42. e si negu·i: per negu, forma asigmatica al caso retto, cfr. nota a I, 13.
 
43. melluirar: nel codice C, per analogia con i termini composti col suffisso -airia (da -ari˰·ía, con «yod parasite») prevalenti di gran lunga su quelli in -aria (del tipo drudairia, roubairia, trichairia...), si osservano attestate forme come melhoriarmelhuyran, meluirera... (cfr. Zufferey, Recherches linguistiques, § 37, p. 151).
no m’er dans / ans m’er honors...: sul rifacimento come segno di successo per l’opera imitata, e motivo di vanto per l’autore, cfr. Avalle, I manoscritti, pp. 50-51.

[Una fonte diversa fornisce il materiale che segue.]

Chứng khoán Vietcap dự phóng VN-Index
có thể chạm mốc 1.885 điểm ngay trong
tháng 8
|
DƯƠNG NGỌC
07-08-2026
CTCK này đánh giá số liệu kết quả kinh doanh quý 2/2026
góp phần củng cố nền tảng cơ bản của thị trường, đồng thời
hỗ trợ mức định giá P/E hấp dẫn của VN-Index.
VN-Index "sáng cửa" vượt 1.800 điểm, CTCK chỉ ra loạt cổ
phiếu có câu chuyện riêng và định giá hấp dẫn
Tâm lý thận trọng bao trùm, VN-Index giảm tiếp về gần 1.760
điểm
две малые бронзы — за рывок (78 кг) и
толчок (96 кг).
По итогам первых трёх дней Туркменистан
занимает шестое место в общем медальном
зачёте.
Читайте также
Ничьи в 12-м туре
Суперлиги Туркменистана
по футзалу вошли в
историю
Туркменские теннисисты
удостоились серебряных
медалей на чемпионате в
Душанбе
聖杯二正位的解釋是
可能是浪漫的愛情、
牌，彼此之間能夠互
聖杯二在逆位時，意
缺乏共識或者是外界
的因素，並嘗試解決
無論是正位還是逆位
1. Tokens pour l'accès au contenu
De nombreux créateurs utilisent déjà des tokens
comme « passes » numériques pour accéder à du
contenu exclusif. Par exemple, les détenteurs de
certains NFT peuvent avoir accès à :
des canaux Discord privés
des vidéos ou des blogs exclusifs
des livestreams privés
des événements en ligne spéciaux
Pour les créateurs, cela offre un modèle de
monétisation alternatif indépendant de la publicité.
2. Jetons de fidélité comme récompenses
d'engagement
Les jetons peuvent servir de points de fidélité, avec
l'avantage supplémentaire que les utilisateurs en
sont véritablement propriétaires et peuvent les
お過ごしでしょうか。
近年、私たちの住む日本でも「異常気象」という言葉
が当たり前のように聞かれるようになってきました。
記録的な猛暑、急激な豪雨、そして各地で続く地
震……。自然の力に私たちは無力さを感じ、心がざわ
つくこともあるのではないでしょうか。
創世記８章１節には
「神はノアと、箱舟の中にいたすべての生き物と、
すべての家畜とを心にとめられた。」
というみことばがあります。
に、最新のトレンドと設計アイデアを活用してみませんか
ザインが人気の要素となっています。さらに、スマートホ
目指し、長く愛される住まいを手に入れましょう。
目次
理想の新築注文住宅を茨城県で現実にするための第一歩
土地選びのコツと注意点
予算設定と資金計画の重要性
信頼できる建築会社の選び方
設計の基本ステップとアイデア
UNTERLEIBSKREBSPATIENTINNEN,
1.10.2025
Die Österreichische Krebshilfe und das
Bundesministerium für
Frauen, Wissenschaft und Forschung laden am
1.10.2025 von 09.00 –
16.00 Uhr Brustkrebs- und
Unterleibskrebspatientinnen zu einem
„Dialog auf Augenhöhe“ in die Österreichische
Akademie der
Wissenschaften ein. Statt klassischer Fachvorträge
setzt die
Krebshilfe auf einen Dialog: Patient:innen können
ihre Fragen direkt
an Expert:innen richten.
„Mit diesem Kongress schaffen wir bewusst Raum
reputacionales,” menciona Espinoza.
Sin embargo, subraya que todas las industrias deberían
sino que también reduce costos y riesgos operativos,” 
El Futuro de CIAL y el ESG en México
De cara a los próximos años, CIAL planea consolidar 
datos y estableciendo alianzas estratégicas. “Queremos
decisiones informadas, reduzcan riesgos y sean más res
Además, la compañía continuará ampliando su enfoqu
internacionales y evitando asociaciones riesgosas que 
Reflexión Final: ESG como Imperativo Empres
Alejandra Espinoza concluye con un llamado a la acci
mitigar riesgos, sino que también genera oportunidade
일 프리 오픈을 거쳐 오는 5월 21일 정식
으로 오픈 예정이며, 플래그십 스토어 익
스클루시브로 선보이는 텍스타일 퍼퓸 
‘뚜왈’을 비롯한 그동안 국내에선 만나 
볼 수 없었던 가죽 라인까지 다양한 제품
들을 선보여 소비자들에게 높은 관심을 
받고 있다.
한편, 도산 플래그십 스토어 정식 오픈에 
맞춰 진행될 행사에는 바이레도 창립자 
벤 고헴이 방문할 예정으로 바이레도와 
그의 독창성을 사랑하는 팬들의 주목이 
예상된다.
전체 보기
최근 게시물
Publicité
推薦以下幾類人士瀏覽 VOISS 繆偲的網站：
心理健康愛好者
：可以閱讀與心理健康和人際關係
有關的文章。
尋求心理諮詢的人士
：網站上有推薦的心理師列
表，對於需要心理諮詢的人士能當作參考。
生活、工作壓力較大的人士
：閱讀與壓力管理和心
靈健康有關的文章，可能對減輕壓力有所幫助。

L’invito del poeta nel congedo a perfezionare il suo sirventese, nuovamente accompagnato dal topos di modestia (cfr. v. 3), non è molto frequente nei trovatori, si ritrova ad es. in BnVenz V [BdT 323,6] 50-59: «Lo vers vas la fin s’atraia / e·lh mot sion entendut / per n’Izarn, cui Dieus aiut / .../ se y a mot que no s’eschaia / vuelh que l’en mova, si·l plai / e que non lo y tenha nec / ...Lo Vescoms, qui gran ben aia, / vuelh que lo·m melhur, si·l plai, / lo vers, si fals motz lo sec», e inoltre BnVenz I, 50-52 e II, 57-60. A questo proposito cfr. Picchio Simonelli, Lirica moralistica, pp. 66-67.